Saved entries

Segment Open

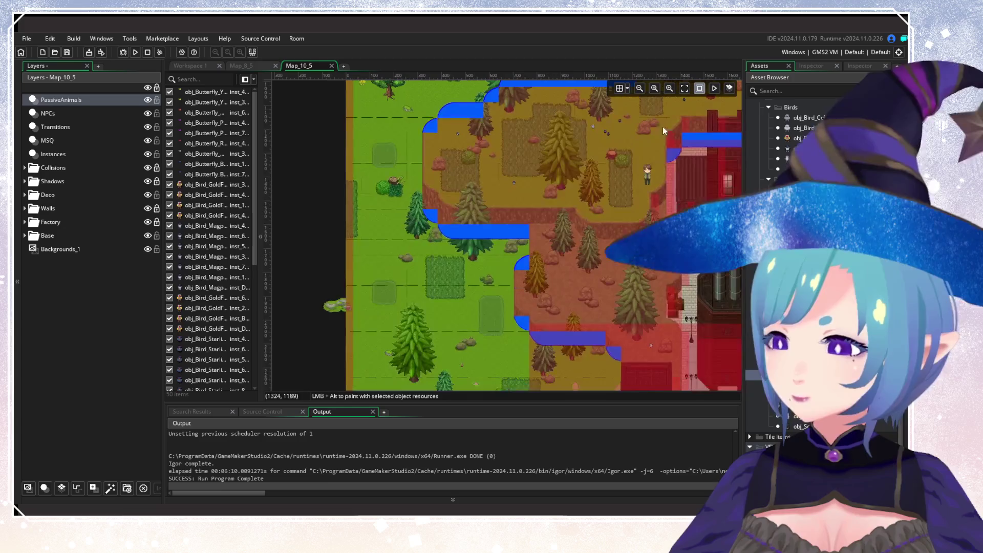
{"action": "scroll", "coordinate": [630, 142], "scroll_direction": "down", "scroll_amount": 3}
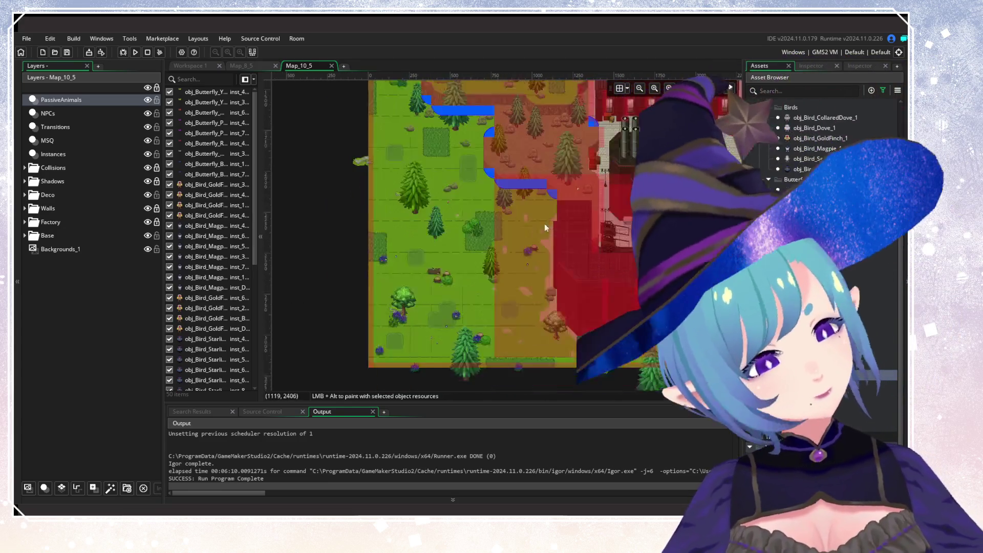
{"action": "scroll", "coordinate": [434, 255], "scroll_direction": "up", "scroll_amount": 5}
{"action": "scroll", "coordinate": [435, 256], "scroll_direction": "right", "scroll_amount": 5}
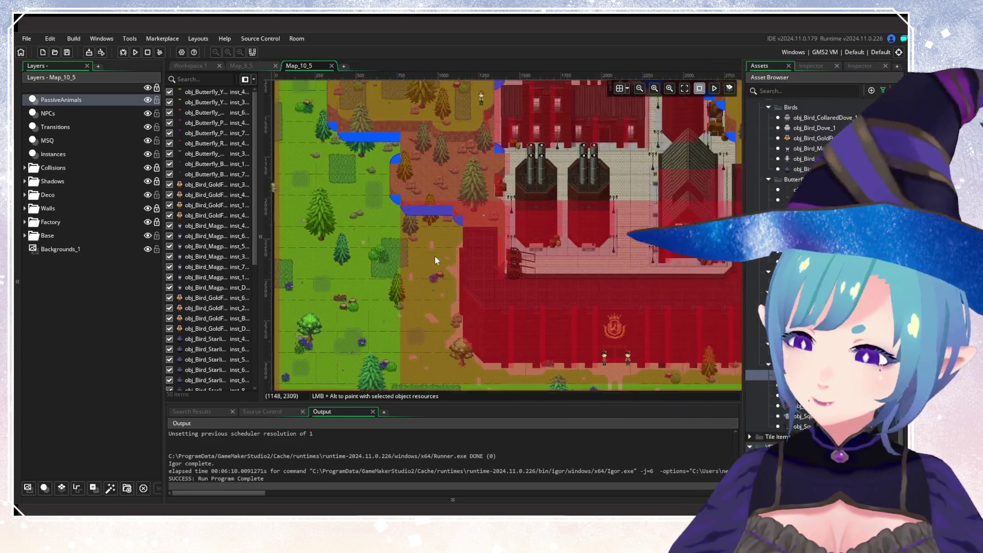
{"action": "scroll", "coordinate": [551, 378], "scroll_direction": "up", "scroll_amount": 2}
{"action": "scroll", "coordinate": [571, 217], "scroll_direction": "down", "scroll_amount": 5}
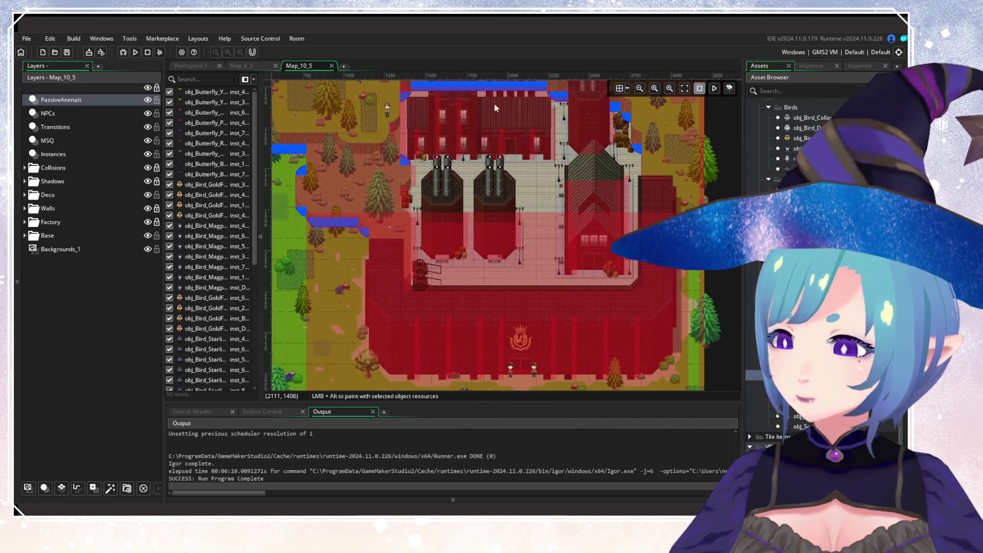
{"action": "scroll", "coordinate": [471, 235], "scroll_direction": "down", "scroll_amount": 2}
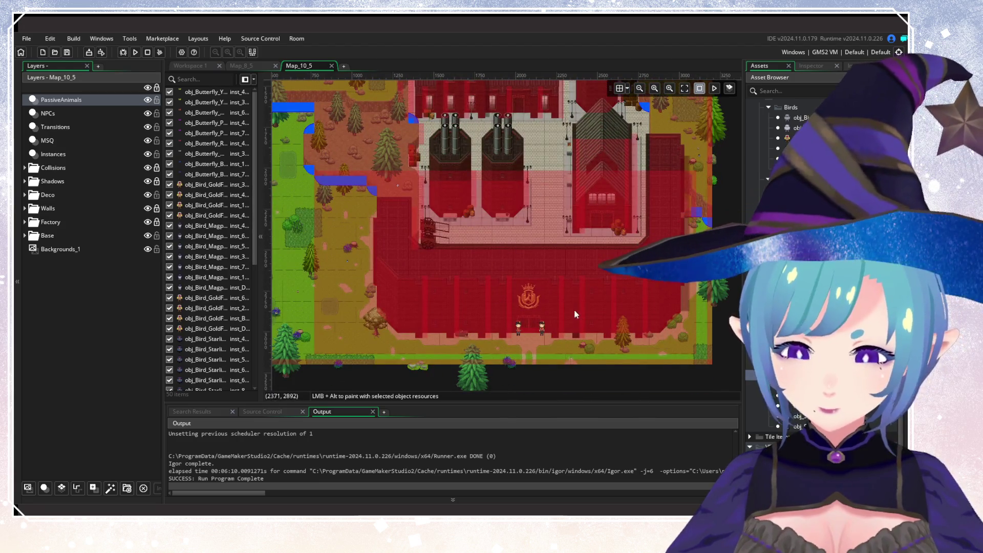
{"action": "scroll", "coordinate": [472, 228], "scroll_direction": "down", "scroll_amount": 2}
{"action": "scroll", "coordinate": [471, 229], "scroll_direction": "left", "scroll_amount": 3}
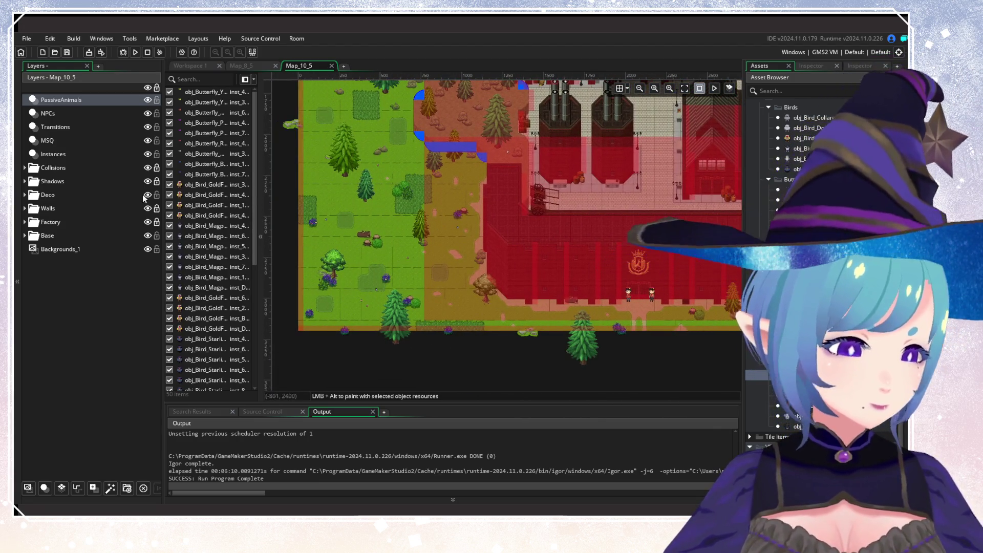
Expand the Walls layer group and select its Roofs20 layer
{"action": "left_click", "coordinate": [50, 222]}
{"action": "left_click", "coordinate": [48, 209]}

Segment Closed

Without the pictures, write out every entry exactly as it appears.

{"action": "scroll", "coordinate": [630, 142], "scroll_direction": "down", "scroll_amount": 3}
{"action": "scroll", "coordinate": [434, 255], "scroll_direction": "up", "scroll_amount": 5}
{"action": "scroll", "coordinate": [435, 256], "scroll_direction": "right", "scroll_amount": 5}
{"action": "scroll", "coordinate": [551, 378], "scroll_direction": "up", "scroll_amount": 2}
{"action": "scroll", "coordinate": [571, 217], "scroll_direction": "down", "scroll_amount": 5}
{"action": "scroll", "coordinate": [471, 235], "scroll_direction": "down", "scroll_amount": 2}
{"action": "scroll", "coordinate": [472, 228], "scroll_direction": "down", "scroll_amount": 2}
{"action": "scroll", "coordinate": [471, 229], "scroll_direction": "left", "scroll_amount": 3}
Expand the Walls layer group and select its Roofs20 layer
{"action": "left_click", "coordinate": [50, 222]}
{"action": "left_click", "coordinate": [48, 209]}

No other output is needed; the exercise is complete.